# How do you subtract 3/(7b)-8/(3b^2)?

Oct 28, 2016

$\frac{9 b - 56}{21 {b}^{2}}$

#### Explanation:

$\frac{3}{7 b} - \frac{8}{3 {b}^{2}}$

First find the common denominator.

The least common multiple of $3 \mathmr{and} 7$ is $21$.

The least common multiple of $b$ and ${b}^{2}$ is ${b}^{2}$.

So, the common denominator is $21 {b}^{2}$.

Multiply the first term by $\frac{3 b}{3 b}$ and the second term by $\frac{7}{7}$.
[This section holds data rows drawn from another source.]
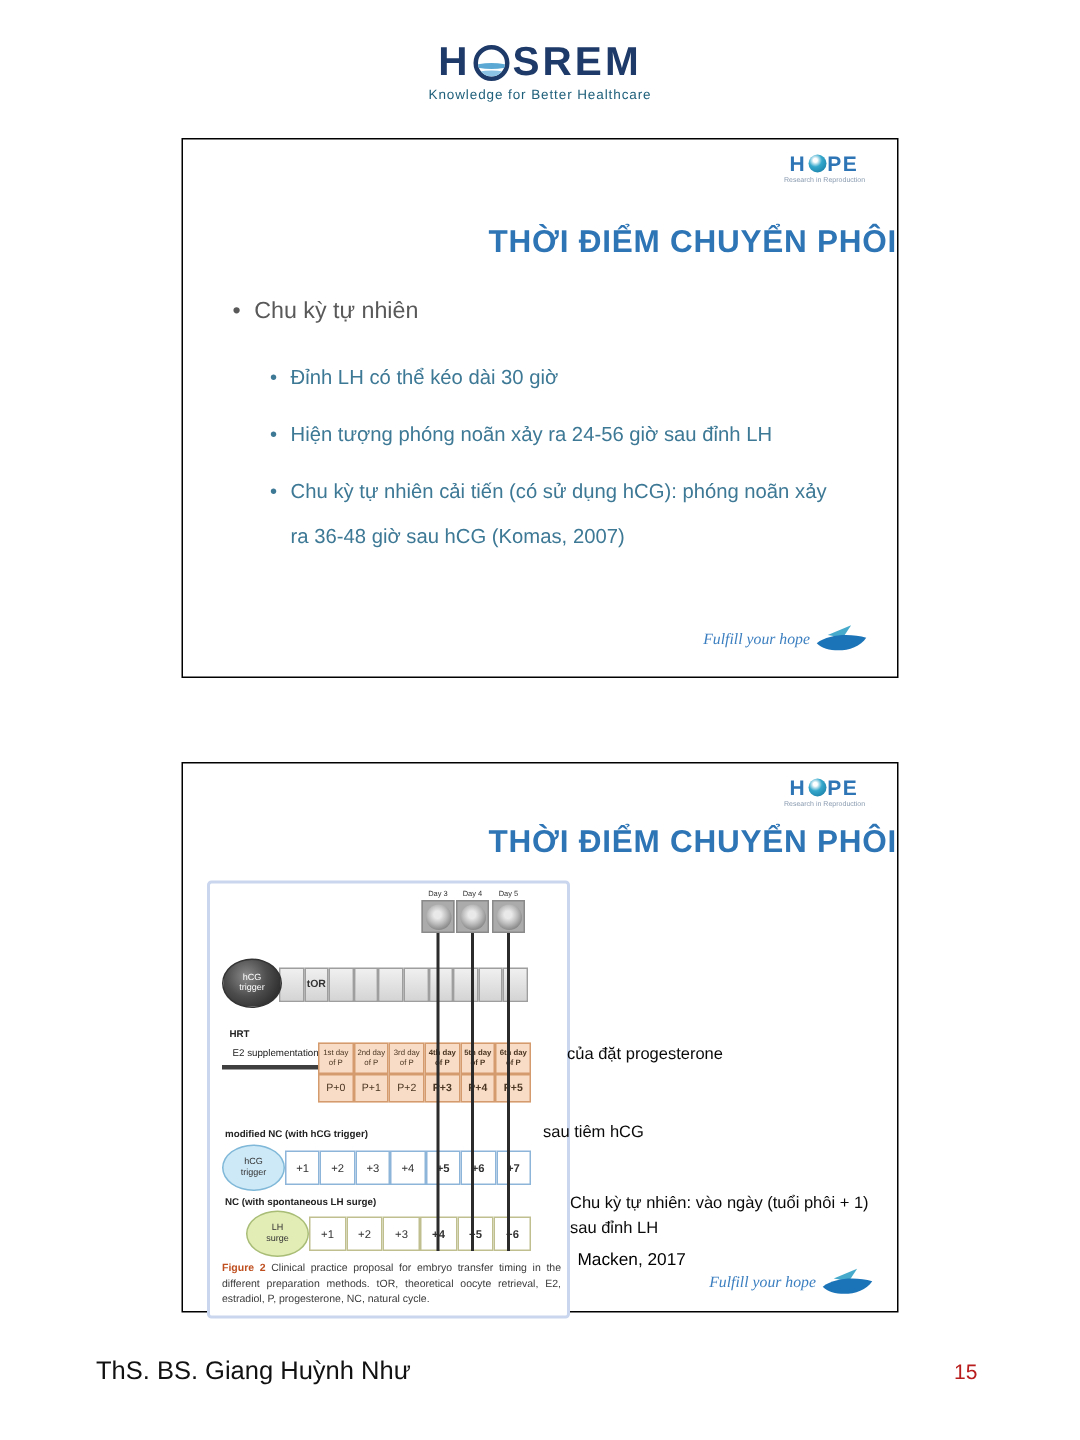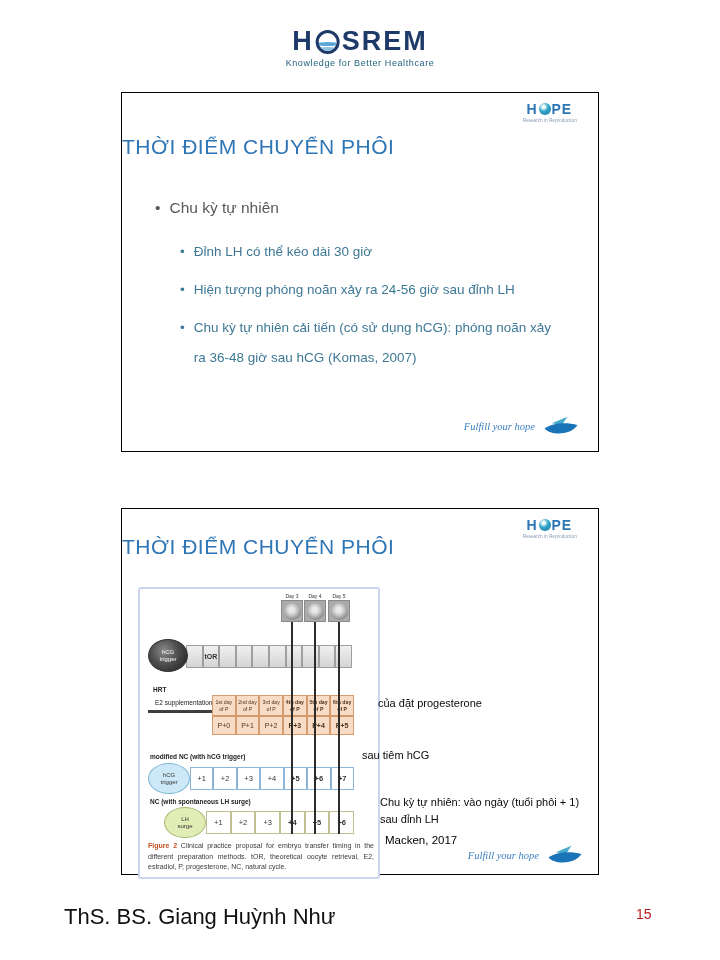--- a/index.html
+++ b/index.html
@@ -25,34 +25,34 @@
   .slide2 { top: 508px; height: 367px; }
 
   .hope-logo { position: absolute; top: 9px; right: 14px; text-align: center; line-height: 1; }
   .hope-word { display: flex; align-items: center; justify-content: center; font-size: 14px; font-weight: 600;
     letter-spacing: 1px; color: #2E75B6; }
   .hope-globe { display: inline-block; width: 12px; height: 12px; border-radius: 50%; margin: 0 1px;
     background: radial-gradient(circle at 38% 32%, #ffffff 12%, #35A8CC 40%, #1B7FA6 85%); }
   .hope-tagline { margin-top: 2px; font-size: 6px; transform: scale(0.78); transform-origin: center top;
     color: #8A9BB0; white-space: nowrap; }
 
-  .slide-title { position: absolute; width: 100%; text-align: left; font-size: 21px; font-weight: 400;
-    letter-spacing: 0.5px; color: #2E75B6; }
+  .slide-title { position: absolute; width: 100%; text-align: right; font-size: 21px; font-weight: 700;
+    letter-spacing: 0.5px; color: #2E75B6; margin-top: 15px; }
   .slide1 .slide-title { top: 42px; }
   .slide2 .slide-title { top: 26px; }
 
   
   .bullet-main { position: absolute; left: 33px; top: 106px; font-size: 15.5px; color: #595959; }
   .bullet-main .dot { margin-right: 9px; }
   .sub-list { position: absolute; left: 58px; top: 144px; width: 378px; }
   .sub-item { display: flex; font-size: 13.5px; color: #3D7895; line-height: 30px; margin-bottom: 8px; }
   .sub-item .dot { margin-right: 9px; flex: 0 0 auto; }
 
   
-  .fulfill { position: absolute; display: flex; align-items: center; gap: 7px; }
+  .fulfill { position: absolute; display: flex; align-items: center; gap: 2px; }
   .slide1 .fulfill { right: 18px; bottom: 14px; }
   .slide2 .fulfill { right: 14px; bottom: 8px; }
   .fulfill-text { font-family: "Liberation Serif", serif; font-style: italic; font-size: 10.5px; color: #3C7FC0; }
 
   
   .fig-panel { position: absolute; left: 16px; top: 78px; width: 242px; height: 292px;
     border: 2px solid #C9D6EE; border-radius: 3px; background: #fff; }
 
   .day-box { position: absolute; width: 22px; text-align: center; }
   .day-label { font-size: 5px; color: #333; margin-bottom: 1px; }
@@ -104,21 +104,21 @@
   .fig-caption .figlabel { font-weight: bold; color: #BF4F1F; }
 
   
   .annotation { position: absolute; width: 238px; font-size: 11px; line-height: 1.5; color: #0a0a0a; }
   .ann1 { left: 248px; top: 186px; padding-left: 8px; }
   .ann2 { left: 240px; top: 238px; }
   .ann3 { left: 248px; top: 285px; padding-left: 10px; }
   .citation { position: absolute; left: 263px; top: 325px; font-size: 11.5px; color: #000; }
 
   
-  .footer-author { position: absolute; left: 64px; top: 904px; font-size: 22px; color: #111; }
+  .footer-author { position: absolute; left: 64px; top: 904px; font-size: 17px; color: #111; }
   .footer-page { position: absolute; left: 636px; top: 906px; font-size: 14px; color: #b91c1c; }
 </style>
 </head>
 <body>
 
 <div class="page">
 
   <div class="hosrem">
     <div class="hosrem-word">
       <span>H</span>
$\frac{3 b}{3 b} \cdot \frac{3}{7 b} - \frac{7}{7} \cdot \frac{8}{3 {b}^{2}}$

$\frac{9 b}{21 {b}^{2}} - \frac{56}{21 {b}^{2}}$

$\frac{9 b - 56}{21 {b}^{2}}$

Oct 28, 2016

$\frac{3}{7 b} - \frac{8}{3 {b}^{2}}$

$= \frac{3}{7 b} \cdot 1 - \frac{8}{3 {b}^{2}} \cdot 1$

$= \frac{3}{7 b} \cdot \frac{3 b}{3 b} - \frac{8}{3 {b}^{2}} \cdot \frac{7}{7}$

$= \frac{9 b}{21 {b}^{2}} - \frac{56}{21 {b}^{2}}$

$= \frac{9 b - 56}{21 {b}^{2}}$

The fraction above cannot be simplified, so this is the fraction you'd be looking to get if you were to subtract the second fraction (right) from the first fraction (left).